The following example shows renaming a function and marking the old name as deprecated.

import trueq as tq
v = tq.__version__

@tq.utils.deprecated(v, v, "Use foo() instead.")
def my_func(x):
    return x
Parameters
  • deprecated_in (str) – The True-Q™ version that the function was deprecated in.

  • removed_after (str) – The last True-Q™ version that will have this function.

  • reason (str) – A string to be appended to the warning message.

Return type

function

trueq.utils.rename_deprecation(old_name, new_fn, deprecated_in, removed_after)
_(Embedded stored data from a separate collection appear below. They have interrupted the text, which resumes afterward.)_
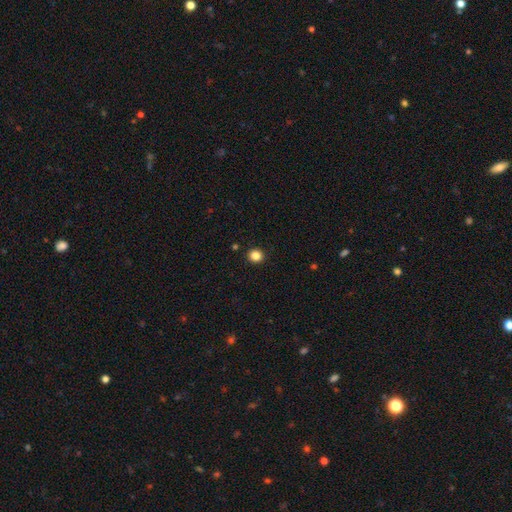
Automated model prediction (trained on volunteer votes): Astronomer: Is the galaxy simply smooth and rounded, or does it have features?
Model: smooth — 86%.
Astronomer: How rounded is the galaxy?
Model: round — 86%.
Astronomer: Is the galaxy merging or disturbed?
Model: none — 93%.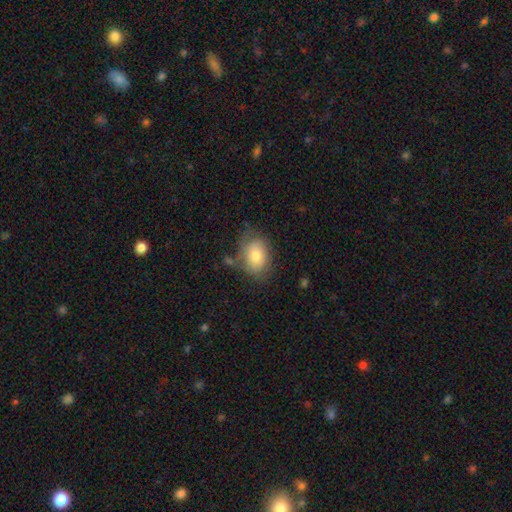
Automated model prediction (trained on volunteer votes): Morphology: type=smooth (76%); roundness=in between (69%); merging=none (63%).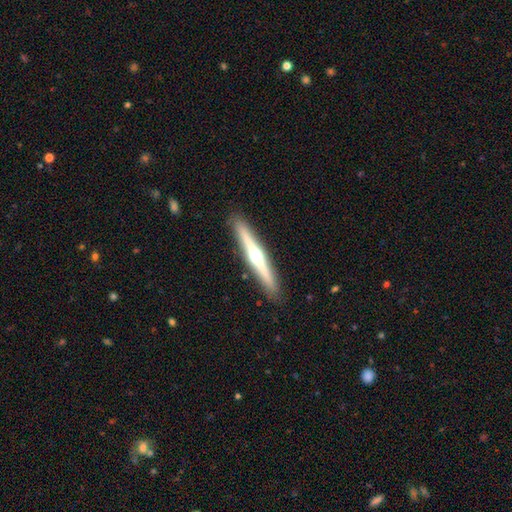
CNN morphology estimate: smooth-or-featured: featured or disk: 72% | smooth: 23% | star or artifact: 5%
  disk-edge-on: yes: 98% | no: 2%
    edge-on-bulge: rounded: 93% | none: 4% | boxy: 3%
  merging: none: 91% | minor disturbance: 7% | major disturbance: 1% | merger: 1%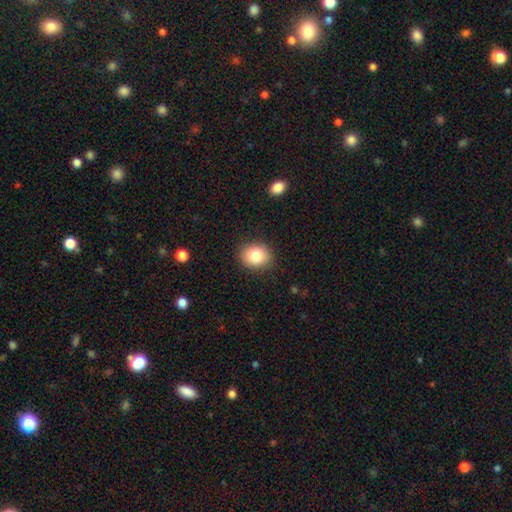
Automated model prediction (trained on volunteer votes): Smooth or featured: smooth — 84% (star or artifact — 9%)
How rounded: round — 55% (in between — 44%)
Merging: none — 87% (minor disturbance — 9%)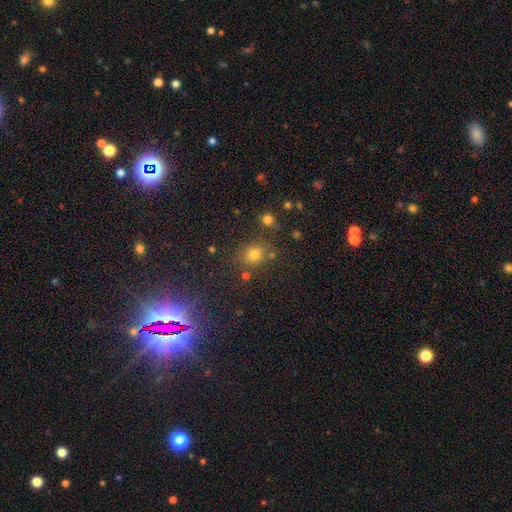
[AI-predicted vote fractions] Smooth or featured: smooth — 53% (star or artifact — 39%)
How rounded: round — 82% (in between — 16%)
Merging: none — 82% (minor disturbance — 9%)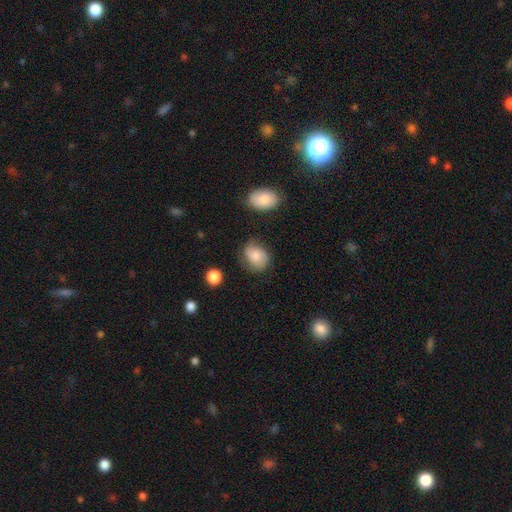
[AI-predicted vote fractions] Smooth or featured?
  - smooth: 74% *
  - featured or disk: 18%
  - star or artifact: 8%
How rounded?
  - in between: 51% *
  - round: 48%
  - cigar-shaped: 1%
Merging?
  - none: 60% *
  - minor disturbance: 28%
  - major disturbance: 8%
  - merger: 3%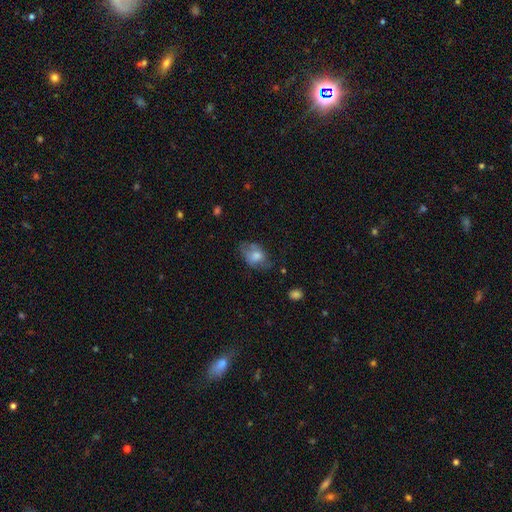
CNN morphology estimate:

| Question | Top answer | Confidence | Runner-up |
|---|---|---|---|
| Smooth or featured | smooth | 67% | featured or disk (24%) |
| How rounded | in between | 77% | round (21%) |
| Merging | none | 45% | minor disturbance (32%) |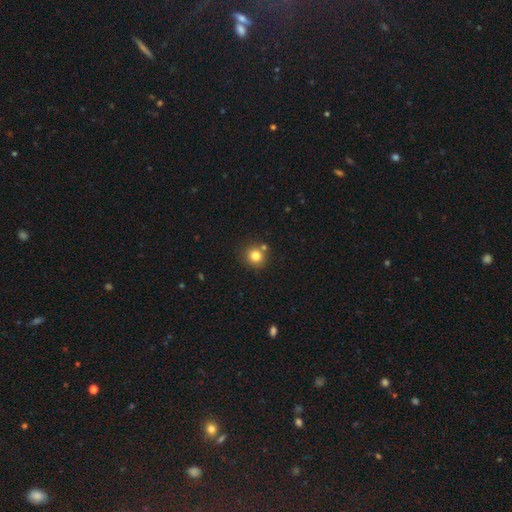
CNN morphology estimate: Smooth or featured? smooth (80%)
How rounded? round (90%)
Merging? none (76%)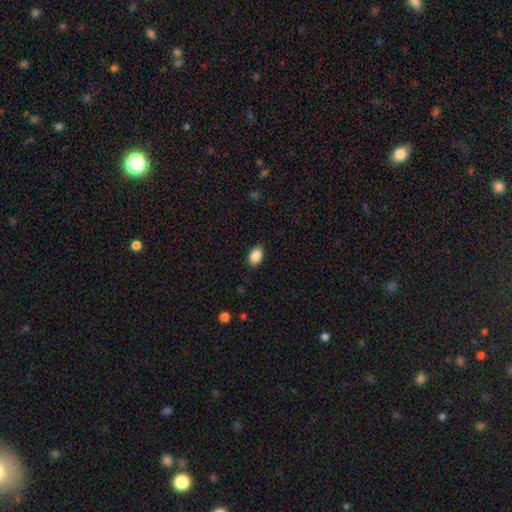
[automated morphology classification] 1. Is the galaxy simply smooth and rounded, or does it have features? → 88% smooth, 8% star or artifact, 4% featured or disk.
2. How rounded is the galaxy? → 85% in between, 13% round, 1% cigar-shaped.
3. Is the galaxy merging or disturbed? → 87% none, 10% minor disturbance, 2% major disturbance, 1% merger.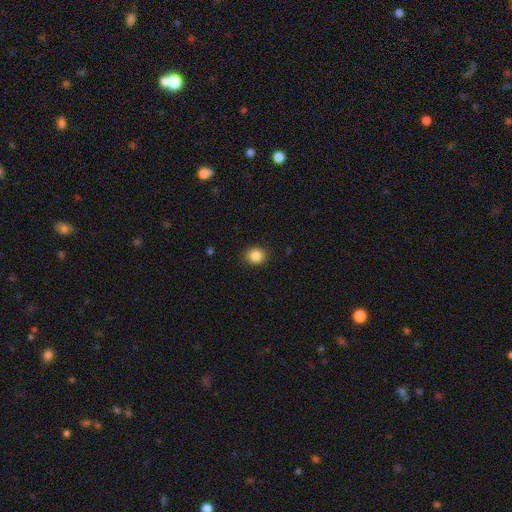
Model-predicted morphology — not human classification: Q: Smooth or featured?
A: smooth (86%); runner-up: star or artifact (10%)
Q: How rounded?
A: round (67%); runner-up: in between (32%)
Q: Merging?
A: none (87%); runner-up: minor disturbance (9%)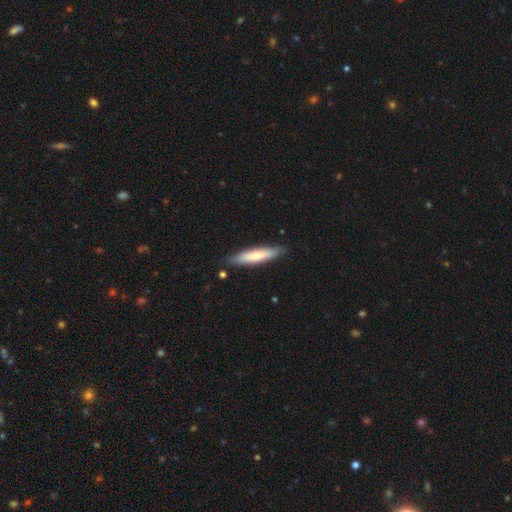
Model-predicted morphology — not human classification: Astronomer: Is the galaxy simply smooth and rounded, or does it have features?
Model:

Specialization of deprecation() to deprecations that are simply function or method renames.

import trueq as tq
v = tq.__version__

def foo(x):
    return x

bar = tq.utils.rename_deprecation("bar", foo, v, v)
Parameters
  • old_name (string) – The old name of the function.

  • new_fn (function) – The new function.

  • deprecated_in (str) – The True-Q™ version that the function was deprecated in.

  • removed_after (str) – The last True-Q™ version that will have this function.

Return type

function

trueq.utils.shelve_cache(func=None, filename=None)

Returns a decorator that enables shelve-based memoization of function calls.

If no filename is specified, keeps only the local cache of function calls.

This adds several entries to the __dict__ of the wrapped function:

  • func.local_cache() - Local cache, with stringified args, and
    kwargs as keys.
  • func.info() - A dict of memoizer info, including a count of
    cache hits, misses and calls.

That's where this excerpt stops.